O Brasil deu mais um passo silencioso — e estratégico — na disputa global por tecnologia de defesa. Um projeto nacional de míssil hipersônico, com investimento estimado em R$ 117 milhões, avança para uma nova fase de testes e pode realizar seu primeiro voo completo até 2027, segundo informações divulgadas pelo portal Sociedade Militar.
O sistema, ainda em desenvolvimento, tem potencial para atingir velocidades de até Mach 10 — o equivalente a cerca de 12 mil km/h, colocando o país em um grupo extremamente restrito de nações que dominam esse tipo de tecnologia.
Velocidade extrema e tecnologia de ponta
O projeto brasileiro está ligado ao programa hipersônico conhecido como 14-X, conduzido por instituições da Força Aérea Brasileira em parceria com centros de pesquisa e empresas nacionais.
A tecnologia utilizada envolve motores do tipo scramjet, capazes de operar em velocidades supersônicas dentro da atmosfera — um dos maiores desafios da engenharia aeroespacial moderna.
Na prática, isso significa que o míssil pode:
viajar mais rápido que a maioria dos sistemas de defesa atuais consegue interceptar
atingir alvos a longas distâncias em poucos minutos
operar em altitudes extremas, com temperaturas acima de 1.000°C
Esse nível de desempenho coloca o Brasil em um patamar tecnológico comparável ao de potências como Estados Unidos, Rússia e China, que também disputam a liderança nesse setor.

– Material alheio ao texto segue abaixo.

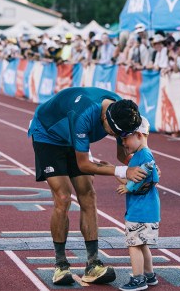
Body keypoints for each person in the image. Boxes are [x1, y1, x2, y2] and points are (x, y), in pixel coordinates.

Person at [28, 87, 146, 286]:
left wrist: (146, 167)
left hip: (74, 135)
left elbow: (122, 155)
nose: (115, 136)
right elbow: (83, 164)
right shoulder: (83, 114)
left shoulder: (121, 112)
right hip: (48, 135)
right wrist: (122, 172)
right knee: (63, 197)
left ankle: (93, 264)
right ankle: (60, 265)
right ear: (106, 119)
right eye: (113, 132)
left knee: (88, 194)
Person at [116, 117, 160, 291]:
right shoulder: (141, 155)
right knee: (142, 245)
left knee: (134, 245)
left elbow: (150, 178)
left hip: (140, 210)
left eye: (126, 138)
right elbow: (135, 175)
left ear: (139, 135)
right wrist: (115, 173)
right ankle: (149, 275)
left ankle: (138, 279)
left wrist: (129, 188)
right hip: (146, 209)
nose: (123, 143)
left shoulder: (144, 155)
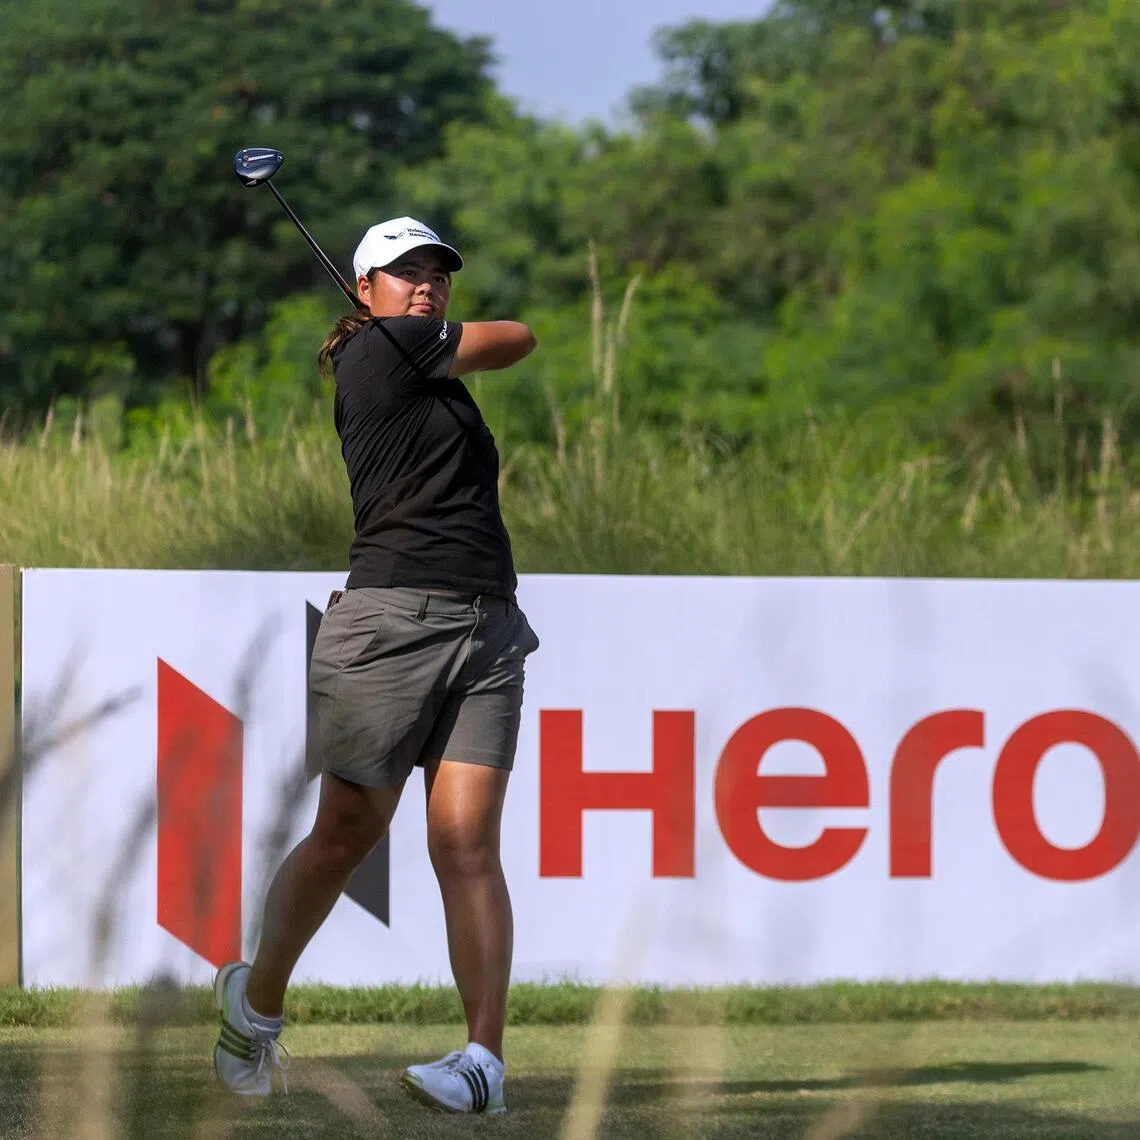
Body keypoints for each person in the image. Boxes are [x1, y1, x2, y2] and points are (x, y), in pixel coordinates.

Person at [211, 216, 539, 1115]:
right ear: (366, 291)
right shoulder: (377, 353)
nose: (426, 283)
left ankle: (483, 1062)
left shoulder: (427, 371)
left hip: (487, 626)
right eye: (404, 272)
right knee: (349, 833)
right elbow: (519, 337)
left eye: (436, 271)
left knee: (468, 844)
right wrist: (422, 333)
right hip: (392, 622)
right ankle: (258, 1004)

Investimentos crescentes e estratégia de longo prazo
O desenvolvimento do sistema hipersônico não ocorre isoladamente. O Brasil vem ampliando investimentos em sua base industrial de defesa, com projetos que somam bilhões de reais.
Um exemplo é o programa do caça Gripen, que envolve cerca de R$ 28,5 bilhões em investimentos até 2033 e inclui transferência de tecnologia e formação de engenheiros brasileiros.
Além disso, outros projetos nacionais — como mísseis de longo alcance e sistemas navais — reforçam a estratégia de reduzir a dependência externa e ampliar a autonomia militar.
Impacto estratégico para o Brasil
O avanço do míssil hipersônico vai além da tecnologia.
Esse tipo de armamento tem papel central na chamada capacidade de dissuasão, ou seja, na habilidade de um país evitar conflitos ao demonstrar poder de resposta rápida e eficaz.
Na prática, dominar essa tecnologia significa:
maior proteção do território e do espaço aéreo
capacidade de resposta em cenários de crise internacional
fortalecimento da soberania nacional
Além disso, os ganhos não ficam restritos à área militar. Tecnologias desenvolvidas nesses projetos costumam ser transferidas para setores civis, como aviação, energia e indústria de alta precisão.
Corrida global exige mais investimentos
Apesar do avanço, especialistas apontam que o Brasil ainda precisa ampliar de forma consistente os investimentos em ciência, tecnologia e defesa para não perder espaço nessa corrida global.
Hoje, países líderes destinam bilhões de dólares por ano ao desenvolvimento de armas hipersônicas e sistemas avançados. O investimento brasileiro, embora relevante, ainda é considerado modesto diante da escala internacional.
Um projeto que pode definir o futuro
O voo previsto para 2027 será decisivo.
Se bem-sucedido, o programa pode consolidar o Brasil como protagonista em uma das áreas mais estratégicas do século XXI — a tecnologia hipersônica.
Mais do que um míssil, o projeto representa um sinal claro: países que dominam tecnologia de ponta não apenas se defendem melhor, mas também garantem posição de destaque na economia e na geopolítica global.
E, nesse cenário, investir em ciência e defesa deixa de ser opção — passa a ser necessidade.